— BEGIN —

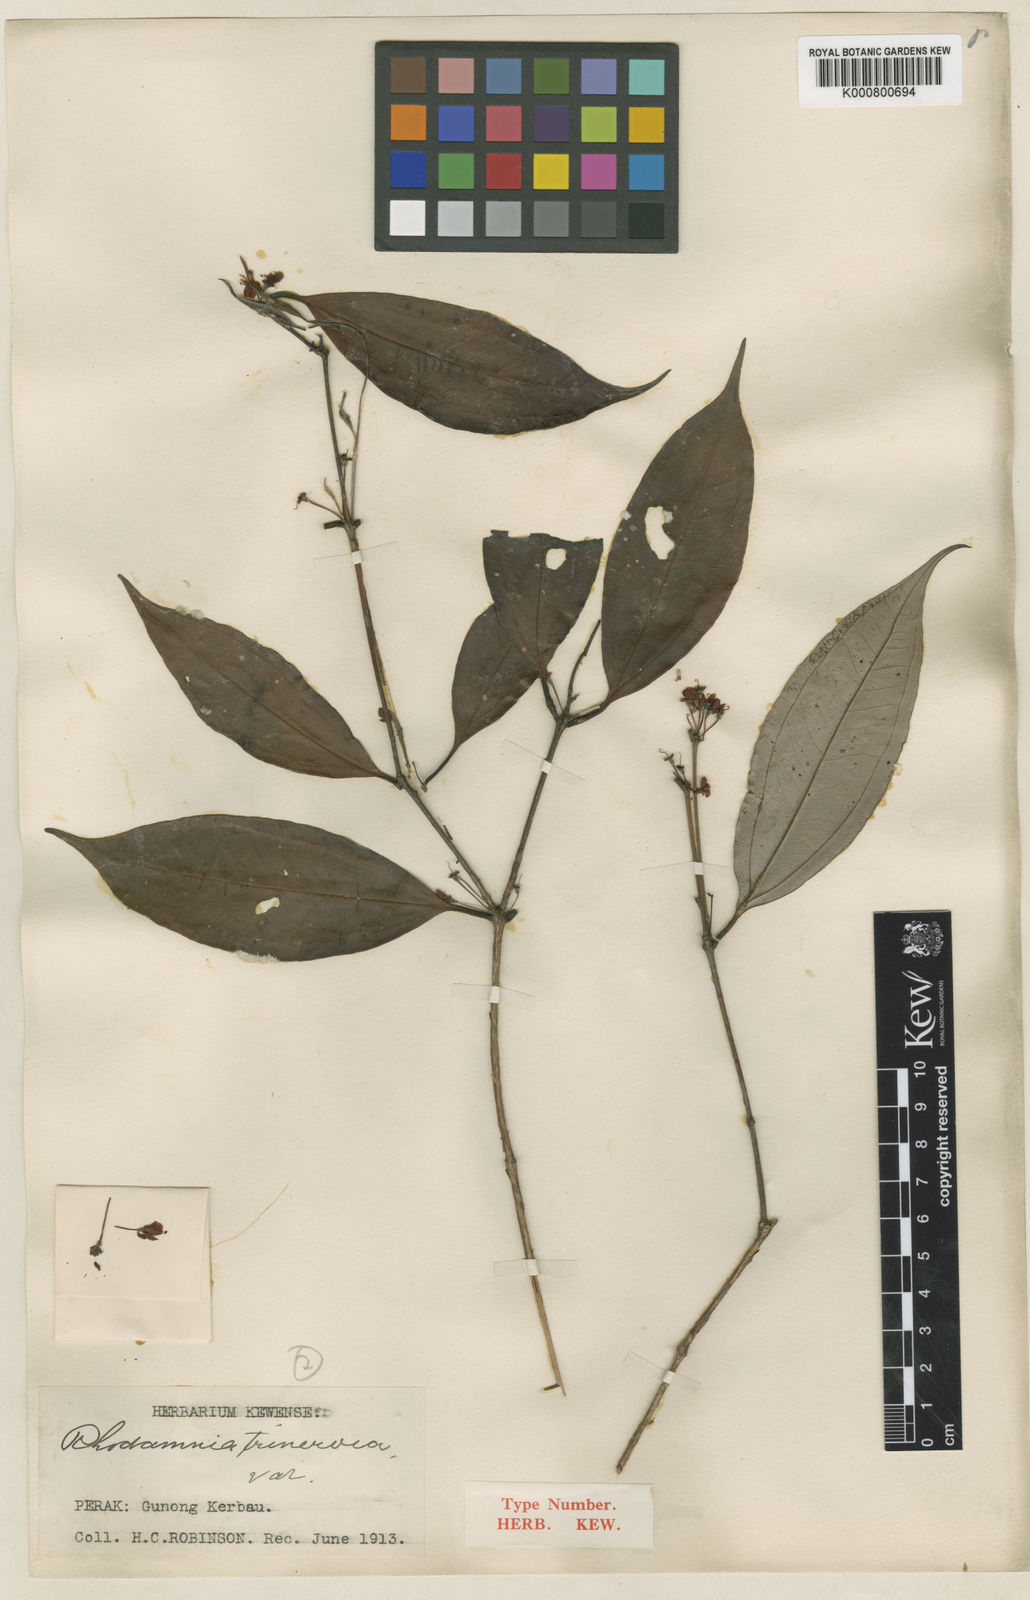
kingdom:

— END —
— BEGIN —

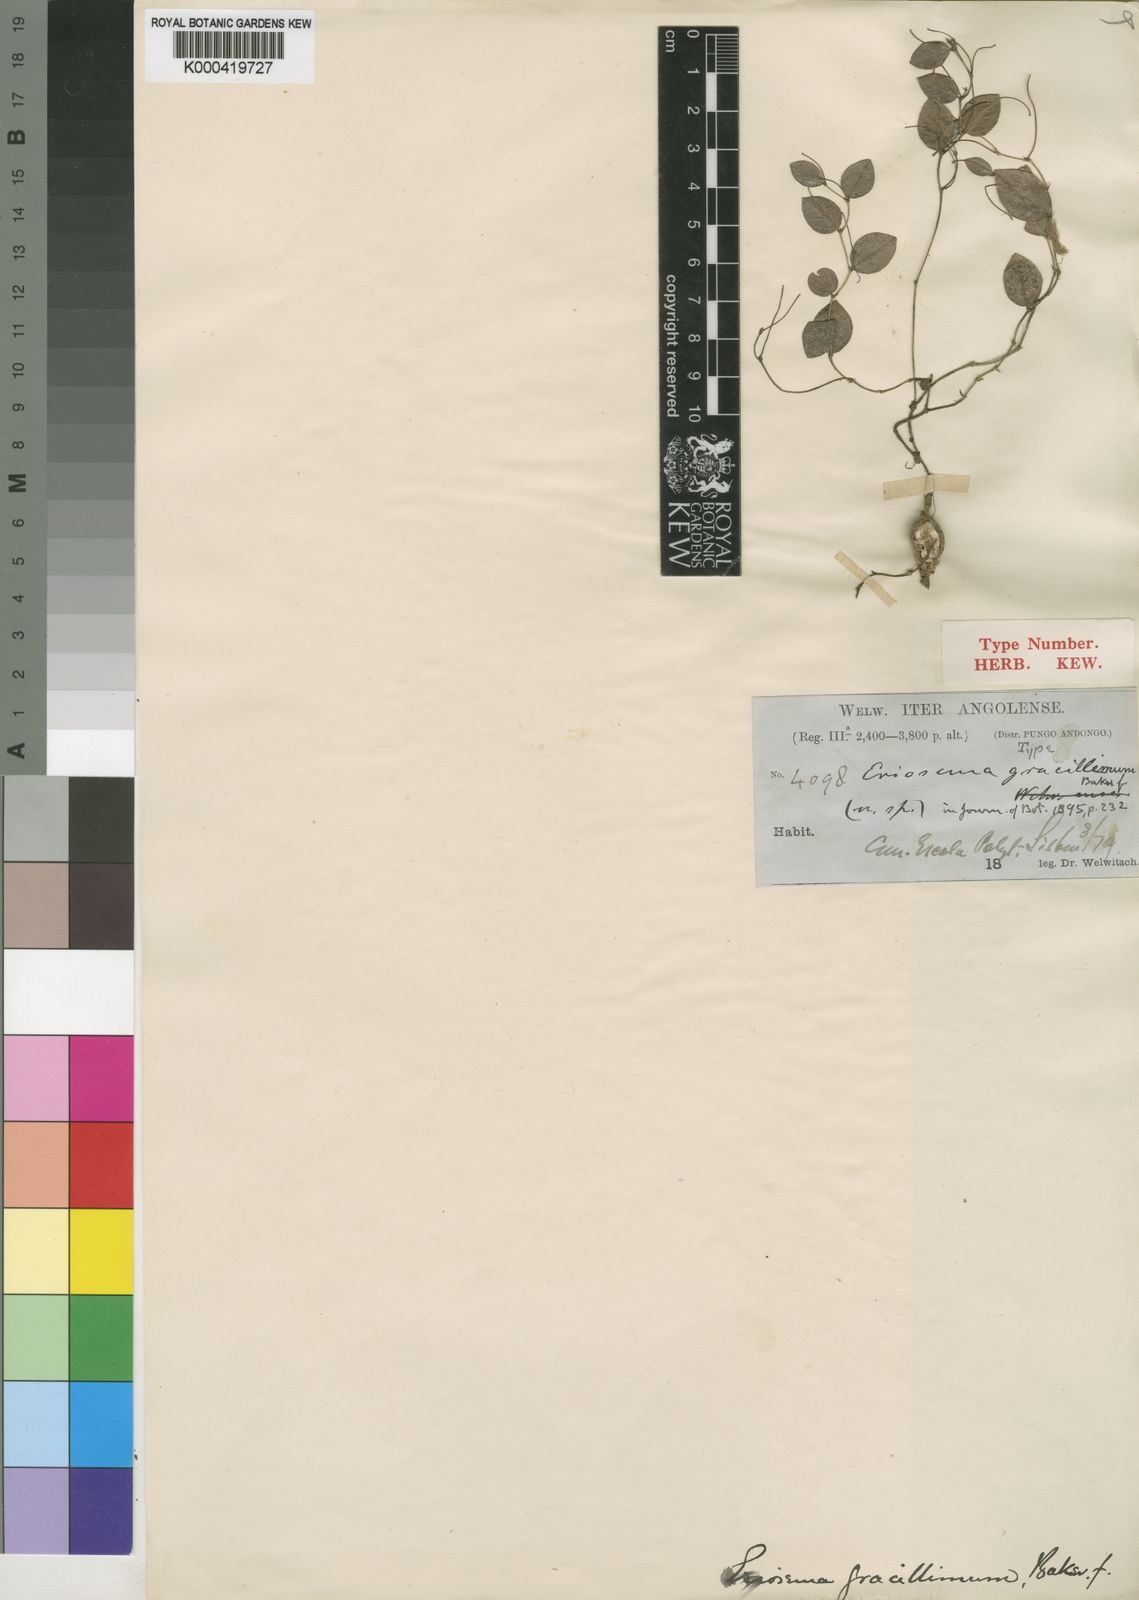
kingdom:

— END —
— BEGIN —

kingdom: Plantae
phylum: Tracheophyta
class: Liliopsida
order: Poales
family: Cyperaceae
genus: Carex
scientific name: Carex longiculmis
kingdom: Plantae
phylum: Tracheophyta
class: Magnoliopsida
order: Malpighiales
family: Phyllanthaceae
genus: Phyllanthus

— END —

# JOB
Reproduce the data from the line containing "scientific name: Carex longiculmis" through the line containing "genus: Phyllanthus", both included, substituting "division" for "phylum" and leaving everything else unchanged.

# ANSWER FOR THIS EXERCISE
scientific name: Carex longiculmis
kingdom: Plantae
division: Tracheophyta
class: Magnoliopsida
order: Malpighiales
family: Phyllanthaceae
genus: Phyllanthus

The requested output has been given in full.